** About this exercise **
In the records that follow, find the line with "0 0 0 0 1.4"; from there, retype every line exactly through the line with "<!-- stream -->", which also belongs to the answer.

** Stored entries **
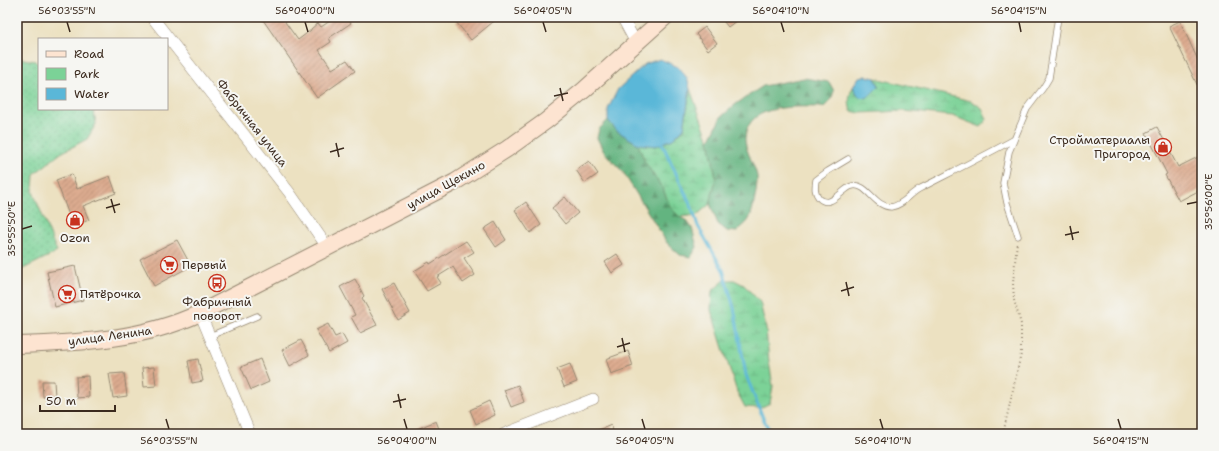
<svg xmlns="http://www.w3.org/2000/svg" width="1219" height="451" viewBox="0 0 1219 451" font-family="'Shantell Sans',sans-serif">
<defs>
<pattern id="green-dots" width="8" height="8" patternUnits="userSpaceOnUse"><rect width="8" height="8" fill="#7bd297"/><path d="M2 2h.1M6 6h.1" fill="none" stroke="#6bb482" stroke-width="1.8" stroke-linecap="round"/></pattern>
<pattern id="forest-firs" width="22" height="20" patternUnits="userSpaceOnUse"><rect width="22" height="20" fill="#64b480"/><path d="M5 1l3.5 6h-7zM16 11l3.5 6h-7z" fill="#549368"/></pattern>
<pattern id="wetland-marsh" width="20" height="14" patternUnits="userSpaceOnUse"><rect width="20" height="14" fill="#7bd297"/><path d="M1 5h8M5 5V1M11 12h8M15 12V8" fill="none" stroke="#6bb482"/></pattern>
<pattern id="building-hatch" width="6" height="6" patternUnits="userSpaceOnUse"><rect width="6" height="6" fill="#ddac90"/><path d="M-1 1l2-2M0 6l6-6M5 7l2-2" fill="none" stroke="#b48c75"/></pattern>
</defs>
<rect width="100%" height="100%" fill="#f6f6f2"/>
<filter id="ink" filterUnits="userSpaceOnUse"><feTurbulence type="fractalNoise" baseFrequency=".025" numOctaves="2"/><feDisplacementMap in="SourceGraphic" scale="8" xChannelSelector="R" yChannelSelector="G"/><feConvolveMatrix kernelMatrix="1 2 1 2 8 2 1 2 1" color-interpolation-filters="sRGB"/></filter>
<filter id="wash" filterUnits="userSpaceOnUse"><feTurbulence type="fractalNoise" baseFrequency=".012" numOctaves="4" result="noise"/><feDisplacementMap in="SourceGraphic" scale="16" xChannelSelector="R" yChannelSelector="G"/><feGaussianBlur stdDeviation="0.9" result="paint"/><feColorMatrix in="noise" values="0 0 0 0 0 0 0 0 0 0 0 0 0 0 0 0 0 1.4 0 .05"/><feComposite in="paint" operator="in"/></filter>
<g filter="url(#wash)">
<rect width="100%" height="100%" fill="#ece1c1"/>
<!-- green -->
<path fill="url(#green-dots)" stroke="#5b7e5a" d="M17,58L35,61L39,65V109H91L94,112L96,124L87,139L61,153L34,174L33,192L57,252L17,272Z"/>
<!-- forest -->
<g fill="url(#forest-firs)" stroke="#506f4f">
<path d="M804,78L829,82L834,91L831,100L824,107C798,107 748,102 745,138C744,148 755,166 757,176C758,185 753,214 748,221C745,225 740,228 737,232L727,231L718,224L710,204L716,178L709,141L721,117L736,104L763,86Z"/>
<path d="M608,120L617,131L638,144L645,162L663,189L671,208L680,217L687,221L692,228L697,247L691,257L680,255L667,243L623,172L604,152L597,138L599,129Z"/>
</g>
<!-- wetland -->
<g fill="url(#wetland-marsh)" stroke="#5b7e5a">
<path d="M875,78L971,101L982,108L987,119L981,127L953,116L904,111L860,113L851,111C848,102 849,95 853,87L859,97L879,86Z"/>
<path d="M690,89L709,141L716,178L710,204L697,215L680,217L671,208L663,189L645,162L638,144L656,146L673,139L684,129Z"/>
<path d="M725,280H734L744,285L760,302L766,329L769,362L773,386L770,403L760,408L745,407L737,392L711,310L712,291Z"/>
</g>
<!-- water -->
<g fill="#5ab7d8" stroke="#4a707b">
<path d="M660,59L678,67L687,78L690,89L684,128L673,139L656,146L638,144L617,131L608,120V109L618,89L645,64Z"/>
<path d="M866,76L875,78L879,86L867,98L859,97L853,87L859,77Z"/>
</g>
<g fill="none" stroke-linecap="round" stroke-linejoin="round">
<!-- stream -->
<path stroke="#5ab7d8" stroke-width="3" d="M662,143L692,208L698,226L723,270L734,308L746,375L763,418L771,434"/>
</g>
<g id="blocks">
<!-- building -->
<g fill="url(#building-hatch)">
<path d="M261,17H293L285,22L298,40L311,30V29L318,23L321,27L336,17H347L351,23L329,38L331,42L319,50L332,69L347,60L355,71L317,98Z"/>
<path d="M463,17H499L471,40L456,22Z"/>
<path d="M720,17H741L728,27Z"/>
<path d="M1180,21L1202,69V95L1169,26Z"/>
<path d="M705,27L717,43L708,50L696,34Z"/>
<path d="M1157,127L1178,167L1202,155V189L1179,201L1165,175L1167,174L1146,133Z"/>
<path d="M589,161L598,174L585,183L576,170Z"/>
<path d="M72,174L77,189L110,176L116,193L83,206L89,220L73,226L56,180Z"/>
<path d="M565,197L578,213L565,224L552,208Z"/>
<path d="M526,202L541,225L530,233L515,210Z"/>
<path d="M495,222L506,240L496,247L484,229Z"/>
<path d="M177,240L191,266L154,286L140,259Z"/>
<path d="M466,241L474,252L464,258L475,275L463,283L453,267L437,277L441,283L427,291L414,271L429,262L430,264Z"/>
<path d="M617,254L624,265L612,273L605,262Z"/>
<path d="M75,266L83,300L55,307L47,272Z"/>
<path d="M355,279L364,296L362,298L377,325L360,333L351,317L355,315L340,287Z"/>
<path d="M394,283L410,313L398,320L382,289Z"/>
<path d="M328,324L335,337L342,334L347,343L329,353L316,330Z"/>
<path d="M301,340L309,355L290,366L282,350Z"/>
<path d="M628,351L633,366L611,374L606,359Z"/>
<path d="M198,359L203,381L192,383L188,361Z"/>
<path d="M260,359L269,382L251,390L241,367Z"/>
<path d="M570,364L577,382L564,387L557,369Z"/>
<path d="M154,367L156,386L144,387L142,368Z"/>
<path d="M124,373L127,396L113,398L109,374Z"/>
<path d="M88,376L89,397L77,398L76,377Z"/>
<path d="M42,381H54L55,396L43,397Z"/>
<path d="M518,385L524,402L511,407L504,390Z"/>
<path d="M489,401L495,415L476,424L470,410Z"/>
<path d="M436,421L441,434H405Z"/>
<path d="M611,425L614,434H590Z"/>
</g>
</g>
</g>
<g filter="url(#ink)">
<use href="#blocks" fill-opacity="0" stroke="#948670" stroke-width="1"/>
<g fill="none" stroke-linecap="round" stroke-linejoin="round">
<!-- service casing -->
<g stroke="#948670" stroke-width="7">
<g id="service">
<path d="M848,159L828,171L816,180C815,187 814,192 819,198C830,210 843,188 852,186C867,182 874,207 891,207C902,206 910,194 919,189C950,173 982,157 1013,140"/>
<path d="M1018,236L1007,203L1003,183L1009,152L1027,109L1043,88L1049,78L1058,17"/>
<path d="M210,336L257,316"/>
</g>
</g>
<!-- minor casing -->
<g stroke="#948670" stroke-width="12">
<g id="minor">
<path d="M152,17L289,192L328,248"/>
<path d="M622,17L636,43"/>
<path d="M200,313L250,434"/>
<path d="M504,434L593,399"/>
</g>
</g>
<!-- secondary casing -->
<g stroke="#948670" stroke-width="18">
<path id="secondary" d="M17,345C79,343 143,340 200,313L455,182L507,149L546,121L584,90L665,17"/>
</g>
<!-- path -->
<path stroke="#948670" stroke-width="2" stroke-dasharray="1 3" stroke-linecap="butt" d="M1003,434L1021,354V324L1014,300L1013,283L1017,242"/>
<!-- service -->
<use href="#service" stroke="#fff" stroke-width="5.5"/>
<!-- minor -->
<use href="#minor" stroke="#fff" stroke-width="11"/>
<!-- secondary -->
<use href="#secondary" stroke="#fde4d1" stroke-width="16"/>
</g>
</g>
<!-- ticks -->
<path fill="none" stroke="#3b2a1e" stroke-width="1.5" d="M67,22L70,32M305,22L308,32M543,22L546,32M781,22L784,32M1019,22L1021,32M560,88L563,101M554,96L568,93M336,143L339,157M330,152L344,148M111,199L115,213M1187,204L1197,202M106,208L120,204M1070,226L1073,240M22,229L32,226M1065,235L1079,232M846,282L849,296M841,291L854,287M622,338L625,352M617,347L630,343M398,394L401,408M393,402L406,399M166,419L169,429M404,419L407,429M642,419L645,429M880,419L883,429M1118,419L1121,429"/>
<!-- icons -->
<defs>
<g id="shop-ring" transform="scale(0.9)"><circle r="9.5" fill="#f6f6f2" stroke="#c8321e" stroke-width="1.5"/><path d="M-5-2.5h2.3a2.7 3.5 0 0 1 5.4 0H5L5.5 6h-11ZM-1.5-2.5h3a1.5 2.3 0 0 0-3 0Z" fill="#c8321e"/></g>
<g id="supermarket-ring" transform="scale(0.9)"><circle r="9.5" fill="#f6f6f2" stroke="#c8321e" stroke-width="1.5"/><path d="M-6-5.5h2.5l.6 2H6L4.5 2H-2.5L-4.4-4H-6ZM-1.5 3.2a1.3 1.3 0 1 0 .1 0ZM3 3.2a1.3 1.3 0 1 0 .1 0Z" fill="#c8321e"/></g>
<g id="bus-ring" transform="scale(0.9)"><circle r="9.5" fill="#f6f6f2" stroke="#c8321e" stroke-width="1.5"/><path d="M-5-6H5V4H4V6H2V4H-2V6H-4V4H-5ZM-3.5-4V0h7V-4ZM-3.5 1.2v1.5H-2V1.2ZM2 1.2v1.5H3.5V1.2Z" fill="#c8321e"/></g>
</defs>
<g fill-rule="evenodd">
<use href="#shop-ring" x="1163" y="147"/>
<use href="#shop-ring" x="75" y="220"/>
<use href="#supermarket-ring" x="169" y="265"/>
<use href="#bus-ring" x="217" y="283"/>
<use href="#supermarket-ring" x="67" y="294"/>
</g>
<g text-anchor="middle" stroke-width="4" stroke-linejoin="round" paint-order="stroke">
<!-- street labels -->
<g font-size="12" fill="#3b2a1e" stroke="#f6f6f2">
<text transform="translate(252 123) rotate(52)" y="4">Фабричная улица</text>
<text transform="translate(446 185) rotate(-29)" y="4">улица Щекино</text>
<text transform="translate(110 336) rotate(-8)" y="4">улица Ленина</text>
</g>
<!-- poi labels -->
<g font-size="12" fill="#3b2a1e" stroke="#f6f6f2">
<text x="1150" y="144" text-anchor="end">Стройматериалы<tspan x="1150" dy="14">Пригород</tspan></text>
<text x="75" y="242">Ozon</text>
<text x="182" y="269" text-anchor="start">Первый</text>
<text x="80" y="298" text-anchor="start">Пятёрочка</text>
<text x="217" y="306">Фабричный<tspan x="217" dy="14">поворот</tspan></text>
</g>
</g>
<!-- margin -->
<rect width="1219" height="451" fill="none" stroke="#f6f6f2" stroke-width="44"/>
<!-- legend -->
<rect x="38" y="38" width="130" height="72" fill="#f6f6f2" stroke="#aba49d"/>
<rect x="46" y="51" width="20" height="6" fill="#fde4d1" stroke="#aba49d"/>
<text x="74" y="58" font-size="12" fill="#3b2a1e">Road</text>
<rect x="46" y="68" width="20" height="12" fill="#7bd297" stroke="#aba49d"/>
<text x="74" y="78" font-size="12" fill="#3b2a1e">Park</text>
<rect x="46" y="88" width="20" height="12" fill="#5ab7d8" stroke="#aba49d"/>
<text x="74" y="98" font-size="12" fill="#3b2a1e">Water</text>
<!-- scale -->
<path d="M40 405v6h75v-6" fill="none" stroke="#3b2a1e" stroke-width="2"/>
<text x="46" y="405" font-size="12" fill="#3b2a1e" stroke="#f6f6f2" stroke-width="3" paint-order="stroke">50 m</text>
<rect x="22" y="22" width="1175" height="407" fill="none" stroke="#3b2a1e" stroke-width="1.5"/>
<g font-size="10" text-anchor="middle" fill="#3b2a1e">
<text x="67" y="14">56°03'55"N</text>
<text x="305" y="14">56°04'00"N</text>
<text x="543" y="14">56°04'05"N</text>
<text x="781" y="14">56°04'10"N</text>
<text x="1019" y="14">56°04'15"N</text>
<text transform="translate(1208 202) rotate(-90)" y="4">35°56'00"E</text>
<text transform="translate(11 229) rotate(-90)" y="4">35°55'50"E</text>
<text x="169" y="444">56°03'55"N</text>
<text x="407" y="444">56°04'00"N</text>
<text x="645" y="444">56°04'05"N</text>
<text x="883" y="444">56°04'10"N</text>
<text x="1121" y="444">56°04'15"N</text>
</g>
</svg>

** Written response **
<filter id="wash" filterUnits="userSpaceOnUse"><feTurbulence type="fractalNoise" baseFrequency=".012" numOctaves="4" result="noise"/><feDisplacementMap in="SourceGraphic" scale="16" xChannelSelector="R" yChannelSelector="G"/><feGaussianBlur stdDeviation="0.9" result="paint"/><feColorMatrix in="noise" values="0 0 0 0 0 0 0 0 0 0 0 0 0 0 0 0 0 1.4 0 .05"/><feComposite in="paint" operator="in"/></filter>
<g filter="url(#wash)">
<rect width="100%" height="100%" fill="#ece1c1"/>
<!-- green -->
<path fill="url(#green-dots)" stroke="#5b7e5a" d="M17,58L35,61L39,65V109H91L94,112L96,124L87,139L61,153L34,174L33,192L57,252L17,272Z"/>
<!-- forest -->
<g fill="url(#forest-firs)" stroke="#506f4f">
<path d="M804,78L829,82L834,91L831,100L824,107C798,107 748,102 745,138C744,148 755,166 757,176C758,185 753,214 748,221C745,225 740,228 737,232L727,231L718,224L710,204L716,178L709,141L721,117L736,104L763,86Z"/>
<path d="M608,120L617,131L638,144L645,162L663,189L671,208L680,217L687,221L692,228L697,247L691,257L680,255L667,243L623,172L604,152L597,138L599,129Z"/>
</g>
<!-- wetland -->
<g fill="url(#wetland-marsh)" stroke="#5b7e5a">
<path d="M875,78L971,101L982,108L987,119L981,127L953,116L904,111L860,113L851,111C848,102 849,95 853,87L859,97L879,86Z"/>
<path d="M690,89L709,141L716,178L710,204L697,215L680,217L671,208L663,189L645,162L638,144L656,146L673,139L684,129Z"/>
<path d="M725,280H734L744,285L760,302L766,329L769,362L773,386L770,403L760,408L745,407L737,392L711,310L712,291Z"/>
</g>
<!-- water -->
<g fill="#5ab7d8" stroke="#4a707b">
<path d="M660,59L678,67L687,78L690,89L684,128L673,139L656,146L638,144L617,131L608,120V109L618,89L645,64Z"/>
<path d="M866,76L875,78L879,86L867,98L859,97L853,87L859,77Z"/>
</g>
<g fill="none" stroke-linecap="round" stroke-linejoin="round">
<!-- stream -->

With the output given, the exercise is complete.